## THE TASK
Find each line below where the word "your" occurs, and copy it.

## EXTRACTED DATA
▽
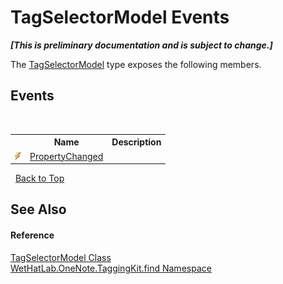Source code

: # TagSelectorModel Events
 _**\[This is preliminary documentation and is subject to change.\]**_

The <a href="093ecf68-9afb-f529-98a7-c27089162014">TagSelectorModel</a> type exposes the following members.


## Events
&nbsp;<table><tr><th></th><th>Name</th><th>Description</th></tr><tr><td>![Public event](media/pubevent.gif "Public event")</td><td><a href="06490c3e-e3f4-f751-ae54-158255136144">PropertyChanged</a></td><td /></tr></table>&nbsp;
<a href="#tagselectormodel-events">Back to Top</a>

## See Also


#### Reference
<a href="093ecf68-9afb-f529-98a7-c27089162014">TagSelectorModel Class</a><br /><a href="0e3a8efd-07d2-1709-b1cd-709153222081">WetHatLab.OneNote.TaggingKit.find Namespace</a><br />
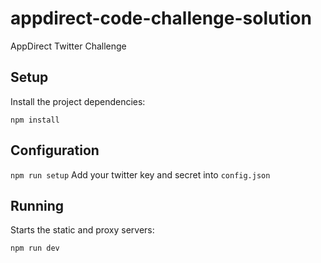 # appdirect-code-challenge-solution

AppDirect Twitter Challenge

## Setup

Install the project dependencies:

`npm install`

## Configuration

`npm run setup`
Add your twitter key and secret into `config.json`

## Running

Starts the static and proxy servers:

`npm run dev`

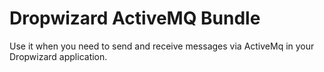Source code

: Dropwizard ActiveMQ Bundle
==================================

Use it when you need to send and receive messages via ActiveMq in your Dropwizard application.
△
## RESPONSE TO THIS EXERCISE
Add your twitter key and secret into `config.json`
Use it when you need to send and receive messages via ActiveMq in your Dropwizard application.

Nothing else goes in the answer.